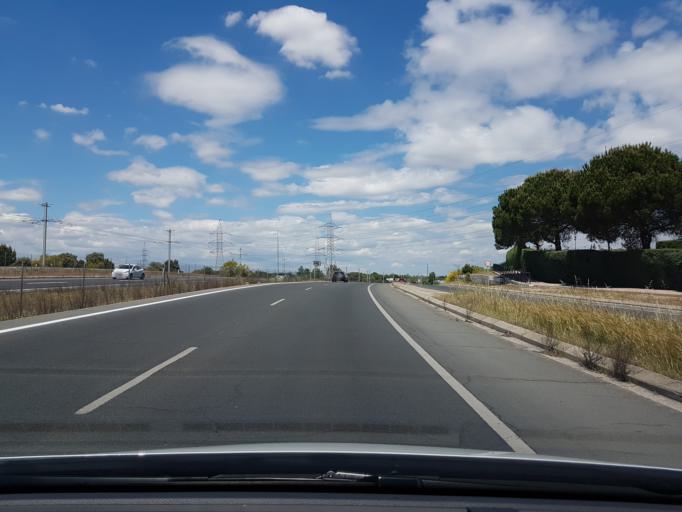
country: ES
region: Madrid
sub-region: Provincia de Madrid
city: Pozuelo de Alarcon
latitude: 40.4250
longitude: -3.8068
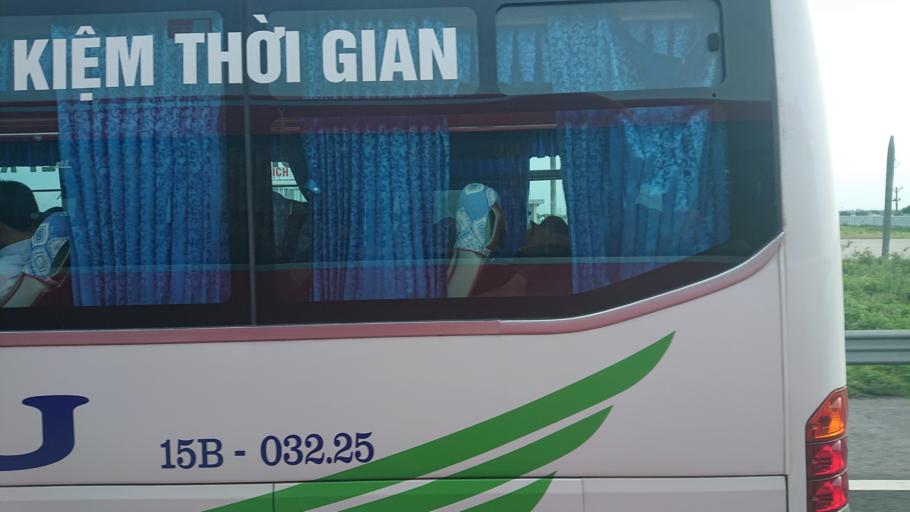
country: VN
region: Hai Phong
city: An Lao
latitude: 20.7938
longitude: 106.5475
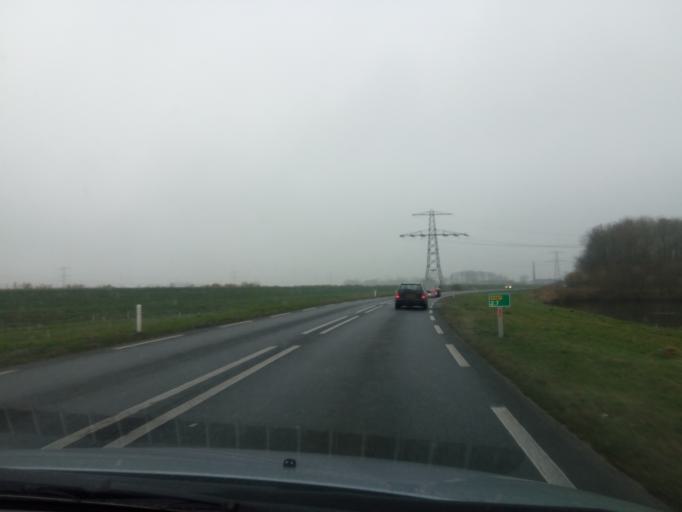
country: NL
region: Groningen
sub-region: Gemeente  Oldambt
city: Winschoten
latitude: 53.1360
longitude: 7.0623
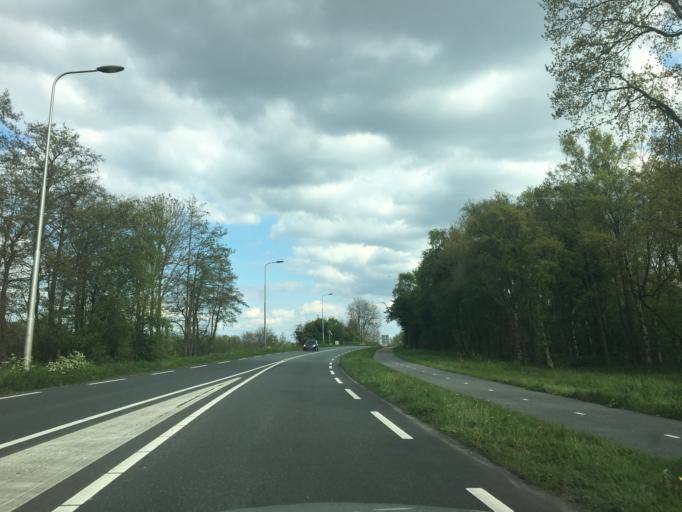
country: NL
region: Utrecht
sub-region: Stichtse Vecht
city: Vreeland
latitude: 52.2348
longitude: 5.0612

» EXERCISE BRIEF
Reproduce all of the data above with "city" swapped for "town" wherever it occurs, leaving everything else unchanged and omitting the pictures.

» REPLY
country: ES
region: Madrid
sub-region: Provincia de Madrid
town: Pozuelo de Alarcon
latitude: 40.4250
longitude: -3.8068
country: VN
region: Hai Phong
town: An Lao
latitude: 20.7938
longitude: 106.5475
country: NL
region: Groningen
sub-region: Gemeente  Oldambt
town: Winschoten
latitude: 53.1360
longitude: 7.0623
country: NL
region: Utrecht
sub-region: Stichtse Vecht
town: Vreeland
latitude: 52.2348
longitude: 5.0612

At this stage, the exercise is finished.